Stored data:
******

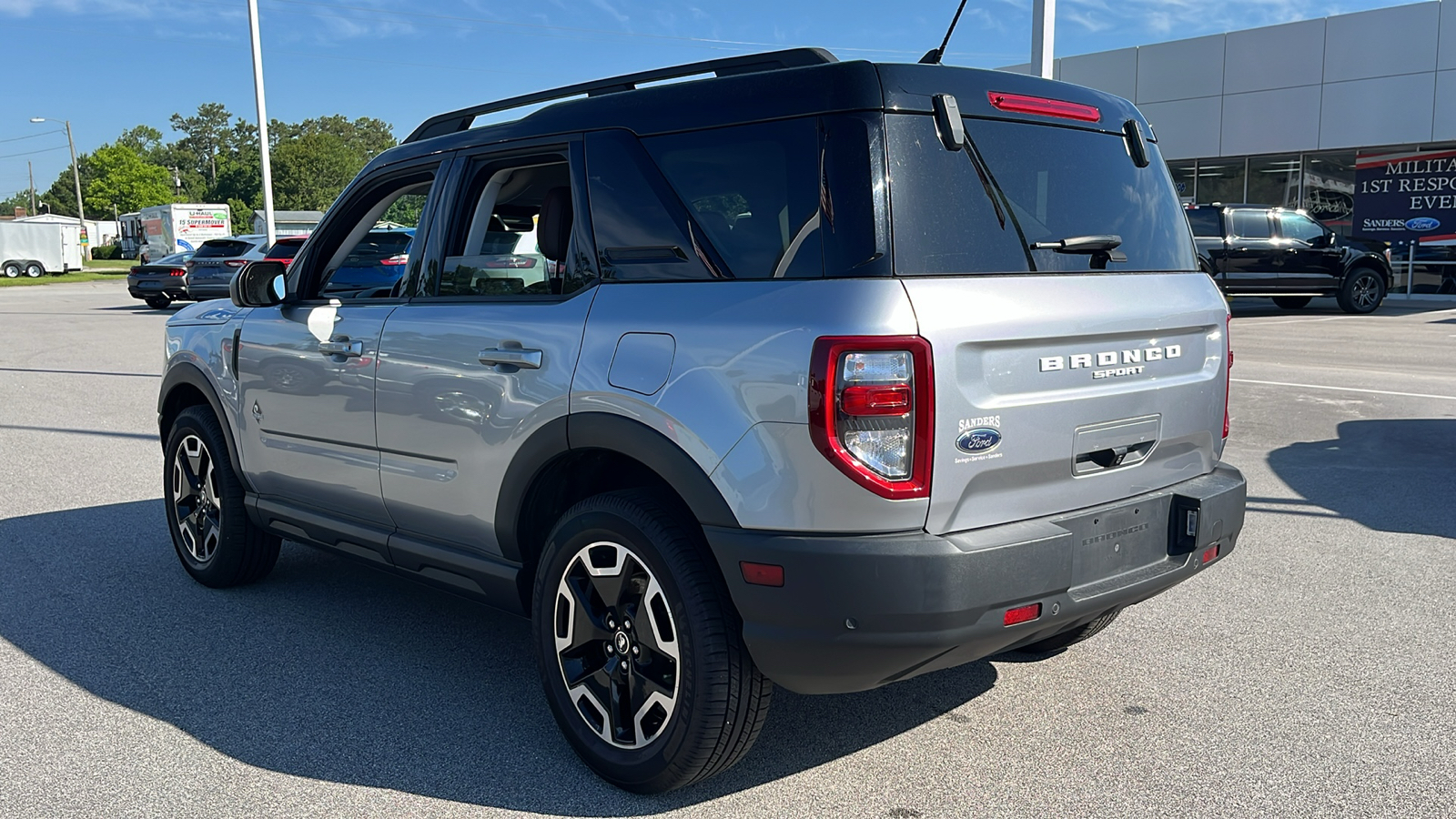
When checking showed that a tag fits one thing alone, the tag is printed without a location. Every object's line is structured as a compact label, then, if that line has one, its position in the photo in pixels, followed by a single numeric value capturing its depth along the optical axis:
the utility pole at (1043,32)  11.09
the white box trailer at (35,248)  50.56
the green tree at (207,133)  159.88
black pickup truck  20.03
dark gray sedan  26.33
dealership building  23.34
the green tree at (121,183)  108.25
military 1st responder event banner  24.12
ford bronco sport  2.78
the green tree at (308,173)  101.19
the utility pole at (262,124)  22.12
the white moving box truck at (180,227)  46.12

******

INSTRUCTIONS FOR THE TASK: All lines from the one containing "the utility pole at (262,124)" through the last line of the data, both included, are to be retyped exactly, and no other line belongs in the answer.

TASK RESULT:
the utility pole at (262,124)  22.12
the white moving box truck at (180,227)  46.12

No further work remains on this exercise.